The Henson Journals

Sat 13 November 1926

Volume 41, Page 240

[240]

Saturday, November 13th, 1926.

A boisterous night precluded a wet and stormy morning. After going through the correspondence I gave myself up to the composition of a sermon for tomorrow morning when I have undertaken to preach in Consett in connexion with the 60th anniversary of the consecration of the parish church by my predecessor, Bishop Baring. Consett has the reputation of being a centre of Bolshevism. It is there that there is a district known as "Little Russia".

In the afternoon I went into the Park, and spent half an hour in the rain watching a football match, S. Anne's v. Brandon Methodists. There is a general practice of linking Bible Classes to Football Clubs, the last being the sugar–plum which rewards attendance at the first! It is a system which plainly lends itself to damaging criticism.

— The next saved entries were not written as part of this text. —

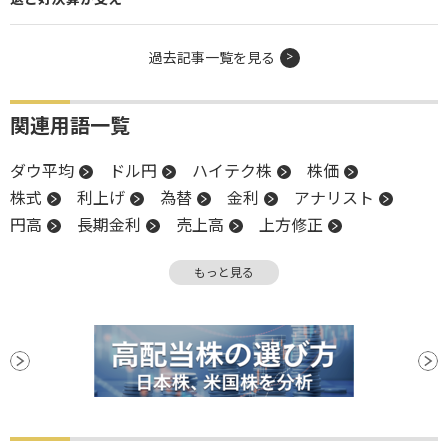
過去記事一覧を見る
関連用語一覧
ダウ平均
ドル円
ハイテク株
株価
株式
利上げ
為替
金利
アナリスト
円高
長期金利
売上高
上方修正
米国株
終値
金融政策
堅調
もっと見る
コンファレンスボード消費者信頼感指数
消費者信頼感指数
NASDAQ
反発
FRB
株価指数
材料
住宅価格指数
底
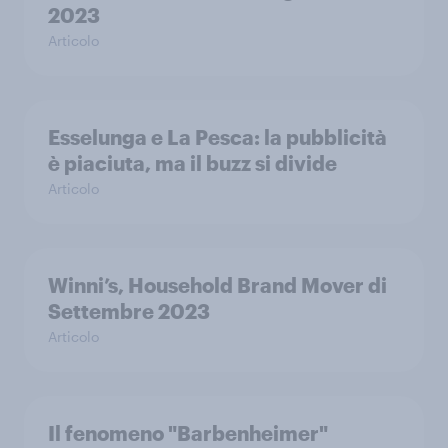
2023
Articolo
Esselunga e La Pesca: la pubblicità
è piaciuta, ma il buzz si divide
Articolo
Winni’s, Household Brand Mover di
Settembre 2023
Articolo
Il fenomeno "Barbenheimer"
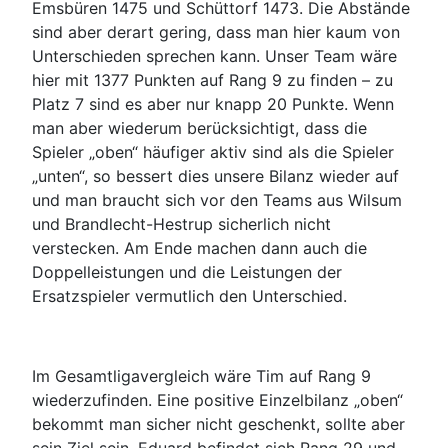
Emsbüren 1475 und Schüttorf 1473. Die Abstände
sind aber derart gering, dass man hier kaum von
Unterschieden sprechen kann. Unser Team wäre
hier mit 1377 Punkten auf Rang 9 zu finden – zu
Platz 7 sind es aber nur knapp 20 Punkte. Wenn
man aber wiederum berücksichtigt, dass die
Spieler „oben“ häufiger aktiv sind als die Spieler
„unten“, so bessert dies unsere Bilanz wieder auf
und man braucht sich vor den Teams aus Wilsum
und Brandlecht-Hestrup sicherlich nicht
verstecken. Am Ende machen dann auch die
Doppelleistungen und die Leistungen der
Ersatzspieler vermutlich den Unterschied.
Im Gesamtligavergleich wäre Tim auf Rang 9
wiederzufinden. Eine positive Einzelbilanz „oben“
bekommt man sicher nicht geschenkt, sollte aber
sein Ziel sein. Eduard befindet sich Rang 29 und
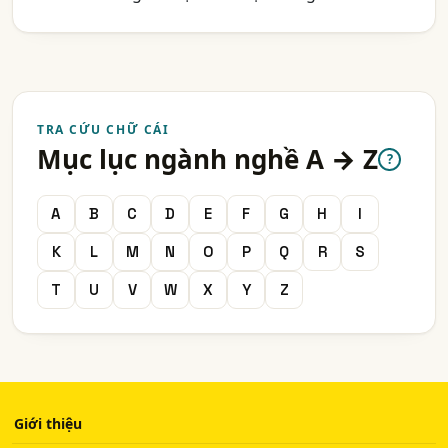
TRA CỨU CHỮ CÁI
Mục lục ngành nghề A → Z
?
A
B
C
D
E
F
G
H
I
K
L
M
N
O
P
Q
R
S
T
U
V
W
X
Y
Z
Giới thiệu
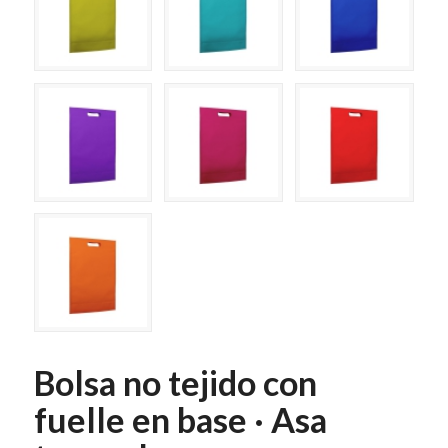
Bolsa no tejido con
fuelle en base · Asa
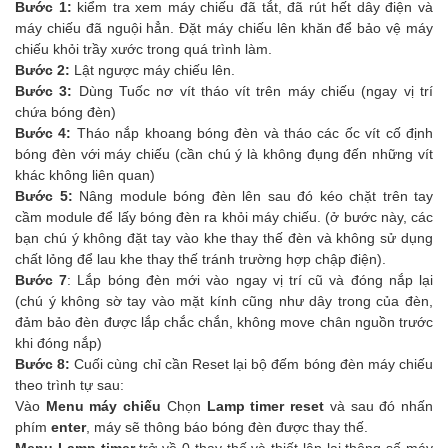
Bước 1:
kiểm tra xem máy chiếu đã tắt, đã rút hết dây điện và
máy chiếu đã nguội hẳn. Đặt máy chiếu lên khăn để bảo vệ máy
chiếu khỏi trầy xước trong quá trình làm.
Bước 2:
Lật ngược máy chiếu lên.
Bước 3:
Dùng Tuốc nơ vít tháo vít trên máy chiếu (ngay vị trí
chứa bóng đèn)
Bước 4:
Tháo nắp khoang bóng đèn và tháo các ốc vít cố định
bóng đèn với máy chiếu (cần chú ý là không đụng đến những vít
khác không liên quan)
Bước 5:
Nâng module bóng đèn lên sau đó kéo chặt trên tay
cầm module để lấy bóng đèn ra khỏi máy chiếu. (ở bước này, các
bạn chú ý không đặt tay vào khe thay thế đèn và không sử dụng
chất lỏng để lau khe thay thế tránh trường hợp chập điện).
Bước 7
: Lắp bóng đèn mới vào ngay vị trí cũ và đóng nắp lại
(chú ý không sờ tay vào mặt kính cũng như dây trong của đèn,
đảm bảo đèn được lắp chắc chắn, không move chân nguồn trước
khi đóng nắp)
Bước 8:
Cuối cùng chỉ cần Reset lại bộ đếm bóng đèn máy chiếu
theo trình tự sau:
Vào
Menu máy chiếu
Chọn
Lamp timer reset
và sau đó nhấn
phím
enter
, máy sẽ thông báo bóng đèn được thay thế.
Menu Lamp timer
trở về 0 thay thế và thiết lập lại thông số máy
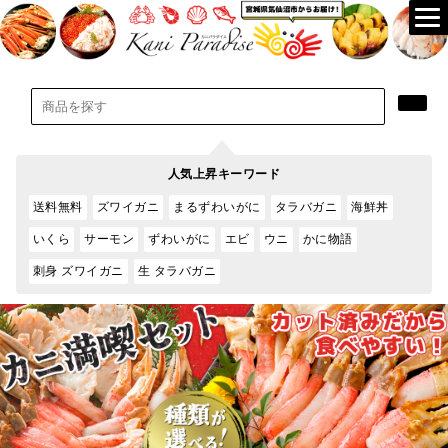
人気上昇キーワード
送料無料
ズワイガニ
まるずわいがに
タラバガニ
海鮮丼
いくら
サーモン
ずわいがに
エビ
ウニ
かに物語
刺身 ズワイガニ
生 タラバガニ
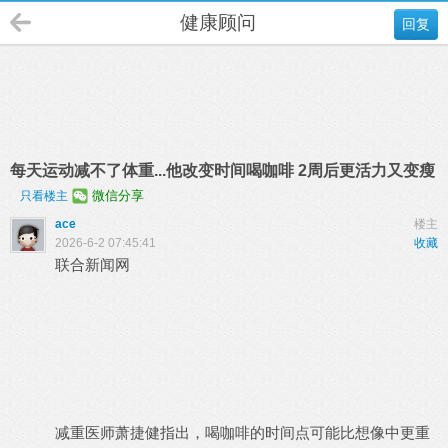
健康顾问
回复
每天运动减不了体重...他改变时间喝咖啡 2周后更活力又变瘦
微信分享
只看楼主
ace
楼主
2026-6-2 07:45:41
收藏
联合新闻网
减重医师萧捷健指出，喝咖啡的时间点可能比想像中更重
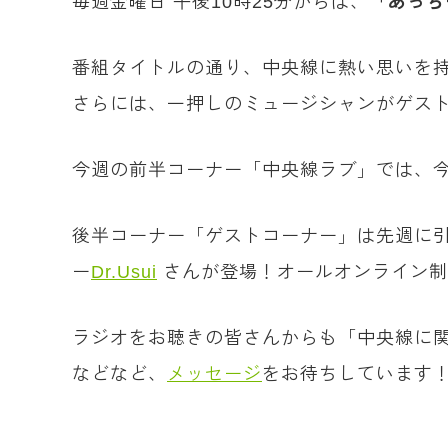
毎週金曜日 午後10時25分からは、
「あっち
番組タイトルの通り、中央線に熱い思いを
さらには、一押しのミュージシャンがゲス
今週の前半コーナー「中央線ラブ」では、今
後半コーナー「ゲストコーナー」は先週に
ー
Dr.Usui
さんが登場！オールオンライン制
ラジオをお聴きの皆さんからも「中央線に関
などなど、
メッセージ
をお待ちしています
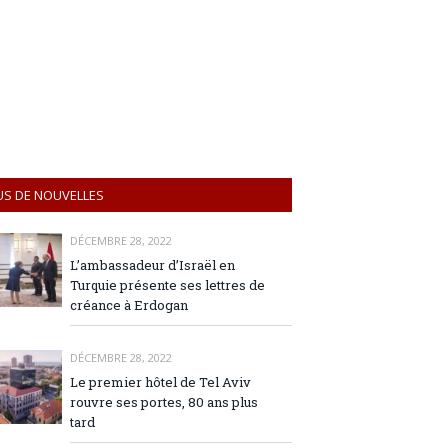
US DE NOUVELLES
DÉCEMBRE 28, 2022
L’ambassadeur d’Israël en
Turquie présente ses lettres de
créance à Erdogan
DÉCEMBRE 28, 2022
Le premier hôtel de Tel Aviv
rouvre ses portes, 80 ans plus
tard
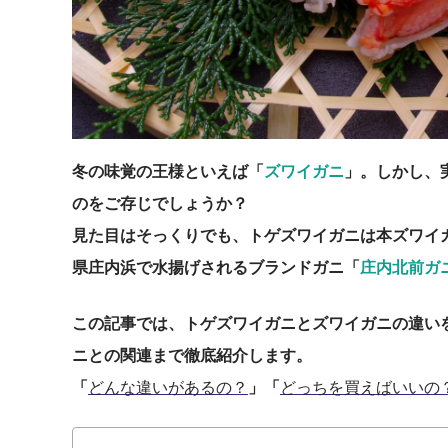
冬の味覚の王様といえば「
ズワイガニ
」。しかし、
のをご存じでしょうか？
見た目はそっくりでも、トゲズワイガニは本ズワイ
県庄内浜で水揚げされるブランドガニ「
庄内北前ガ
この記事では、トゲズワイガニとズワイガニの違い
ニとの関連まで徹底紹介します。
「
どんな違いがあるの？
」「
どっちを買えばいいの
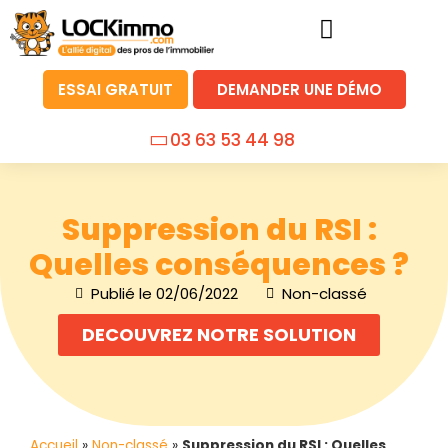
ESSAI GRATUIT
DEMANDER UNE DÉMO
03 63 53 44 98
Suppression du RSI :
Quelles conséquences ?
Publié le
02/06/2022
Non-classé
DECOUVREZ NOTRE SOLUTION
Accueil
»
Non-classé
»
Suppression du RSI : Quelles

Miss Headlam arrived on a short visit. She too grows old. The evening paper reports that the miners have voted by a substantial, but not a large, majority to accept the Government's terms. The owners, though chagrined & reluctant, will hardly protract their opposition. It seems reasonable, therefore, to suppose that the most imbecile industrial conflict on record has at last reached its end. The injury to British trade must be enormous: it may well be irreparable. The Manchester Guardian has a most disconcerting account of the condition of the textile industry in Lancashire. It is hard to resist the conclusion that the days of that great industry are numbered. The conditions have always been perilously artificial. Now that sentimental Socialism has been added to natural disadvantages, it hardly seems possible for the Industry to continue on anything like its present scale. But what can be done with the work–people?